In order to further explore the molecular mechanism of NCX1-mediated MWCNTs’ effects on NRVMs, we studied the pathways of NCX1. Inspired by that miR-135a was reported to regulate the electrical activity of cardiomyocytes by affecting the expression of NCX1,⁵ we screened the miRNAs targeting NCX1 and identified four miRNAs, including miR-135a-5p, miR-1b-3p, miR-9a-5p and miR-495-3p (Supplementary Fig. 8). To explore whether these miRNAs were involved in MWCNTs’ effects on NRVMs, we examined miRNAs expression levels under MWCNTs treatment. qRT-PCR analysis showed that MWCNTs treatment significantly reduced the expression levels of miR-135a-5p, miR-1b-3p and miR-9a-5p (Fig. 1m, Supplementary Fig. 9a, b). Combining previous reports and our experimental results, we selected miR-135a-5p for in-depth study. Firstly, we verified direct binding interaction between NCX1 mRNA 3’UTR and miR-135a-5p using dual luciferase reporter assay technique (Fig. 1n, o). Secondly, we manipulated the expression level of miR-135a-5p in NRVMs to study the effects of miR-135a-5p knockdown/overexpression on gene expression level of NCX1. qRT-PCR analysis showed that miR-135a-5p knockdown increased gene expression level of NCX1, while overexpression of miR-135a-5p showed the opposite results (Supplementary Fig. 10a–c and Fig. 1p). Thirdly, we examined the effects of miR-135a-5p knockdown on the electrical activity and contraction of NRVMs by MEA assay and cell shortening assay. The results showed that miR-135a-5p knockdown enhanced the electrical activity and contraction of NRVMs (Supplementary Fig. 11). Finally, to further explore whether miR-135a-5p was involved in MWCNTs’ effects on NRVMs, we tested the expression level of miR-135a-5p precursor (pre-miR-135a-5p). The results showed that MWCNTs treatment decreased the expression level of pre-miR-135a-5p (Fig. 1q). These results implied that miR-135a-5p might mediate the effects of MWCNTs on NRVMs by targeting NCX1.

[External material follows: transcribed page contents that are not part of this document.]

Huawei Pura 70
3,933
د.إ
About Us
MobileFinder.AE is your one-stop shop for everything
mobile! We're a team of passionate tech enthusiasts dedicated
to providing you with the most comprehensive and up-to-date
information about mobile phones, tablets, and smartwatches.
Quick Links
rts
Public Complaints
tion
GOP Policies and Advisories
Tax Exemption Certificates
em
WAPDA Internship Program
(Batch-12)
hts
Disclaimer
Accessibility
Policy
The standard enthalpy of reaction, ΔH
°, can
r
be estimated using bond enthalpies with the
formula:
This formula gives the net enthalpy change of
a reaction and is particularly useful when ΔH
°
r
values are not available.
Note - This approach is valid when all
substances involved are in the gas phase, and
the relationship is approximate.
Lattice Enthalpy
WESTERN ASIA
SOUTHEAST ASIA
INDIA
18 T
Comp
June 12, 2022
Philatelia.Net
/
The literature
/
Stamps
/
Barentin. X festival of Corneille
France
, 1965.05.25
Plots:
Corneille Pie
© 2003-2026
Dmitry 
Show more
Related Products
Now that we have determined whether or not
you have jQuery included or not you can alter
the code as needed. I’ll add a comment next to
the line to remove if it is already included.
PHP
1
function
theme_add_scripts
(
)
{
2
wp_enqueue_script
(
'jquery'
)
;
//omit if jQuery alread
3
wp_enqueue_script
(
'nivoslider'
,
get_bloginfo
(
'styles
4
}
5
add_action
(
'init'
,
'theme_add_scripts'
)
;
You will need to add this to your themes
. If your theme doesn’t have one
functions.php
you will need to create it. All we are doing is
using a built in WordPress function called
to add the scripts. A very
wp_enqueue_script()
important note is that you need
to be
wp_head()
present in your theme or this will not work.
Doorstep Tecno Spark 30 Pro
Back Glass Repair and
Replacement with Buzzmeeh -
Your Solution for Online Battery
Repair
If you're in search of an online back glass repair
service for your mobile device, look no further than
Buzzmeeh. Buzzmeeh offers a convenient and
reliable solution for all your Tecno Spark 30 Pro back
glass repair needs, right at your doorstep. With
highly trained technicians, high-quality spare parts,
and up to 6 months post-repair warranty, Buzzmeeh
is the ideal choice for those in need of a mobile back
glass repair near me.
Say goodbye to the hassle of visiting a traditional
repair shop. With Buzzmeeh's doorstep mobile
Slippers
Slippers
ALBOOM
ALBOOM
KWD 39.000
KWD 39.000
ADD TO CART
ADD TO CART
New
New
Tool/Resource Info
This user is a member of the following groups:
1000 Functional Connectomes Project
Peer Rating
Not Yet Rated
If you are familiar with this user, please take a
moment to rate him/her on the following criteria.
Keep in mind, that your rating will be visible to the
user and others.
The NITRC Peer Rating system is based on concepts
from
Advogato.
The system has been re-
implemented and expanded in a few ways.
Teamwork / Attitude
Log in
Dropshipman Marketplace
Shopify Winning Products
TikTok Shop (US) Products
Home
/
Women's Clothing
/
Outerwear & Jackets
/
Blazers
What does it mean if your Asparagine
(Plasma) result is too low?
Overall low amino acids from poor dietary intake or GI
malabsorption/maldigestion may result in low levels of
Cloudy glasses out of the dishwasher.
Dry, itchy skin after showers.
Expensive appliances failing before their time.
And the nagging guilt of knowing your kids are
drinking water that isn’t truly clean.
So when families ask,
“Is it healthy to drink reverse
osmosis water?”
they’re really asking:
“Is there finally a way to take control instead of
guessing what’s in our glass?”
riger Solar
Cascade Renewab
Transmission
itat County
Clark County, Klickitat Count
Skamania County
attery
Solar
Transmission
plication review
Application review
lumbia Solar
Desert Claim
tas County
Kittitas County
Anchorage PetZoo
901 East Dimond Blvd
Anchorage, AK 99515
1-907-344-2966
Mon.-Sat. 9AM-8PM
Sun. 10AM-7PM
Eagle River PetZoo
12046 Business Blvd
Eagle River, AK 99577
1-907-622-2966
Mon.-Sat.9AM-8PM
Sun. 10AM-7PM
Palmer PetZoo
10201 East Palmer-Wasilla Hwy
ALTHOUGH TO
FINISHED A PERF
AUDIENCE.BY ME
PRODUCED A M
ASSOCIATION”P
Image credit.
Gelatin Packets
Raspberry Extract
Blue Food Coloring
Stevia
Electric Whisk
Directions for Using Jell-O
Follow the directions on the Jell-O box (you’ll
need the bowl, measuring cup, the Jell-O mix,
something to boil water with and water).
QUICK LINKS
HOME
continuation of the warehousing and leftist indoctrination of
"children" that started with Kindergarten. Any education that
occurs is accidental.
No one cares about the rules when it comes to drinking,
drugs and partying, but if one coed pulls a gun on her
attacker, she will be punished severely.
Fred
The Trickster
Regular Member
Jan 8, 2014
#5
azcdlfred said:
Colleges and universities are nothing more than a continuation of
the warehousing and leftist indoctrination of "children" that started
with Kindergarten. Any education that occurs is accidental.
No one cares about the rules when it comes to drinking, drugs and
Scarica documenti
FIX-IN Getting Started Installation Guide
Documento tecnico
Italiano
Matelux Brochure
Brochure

In summary, our study demonstrated that carbon nanotube promotes contraction and electrical activity of NRVMs by increasing NCX1, and miRNA-135a-5p may be involved in these biological processes by targeting NCX1 (Fig. 1r). These findings provide new insights into the interaction between carbon nanotube and cardiomyocytes and lay a foundation for the application of conductive nanomaterials in the repair of myocardial injury.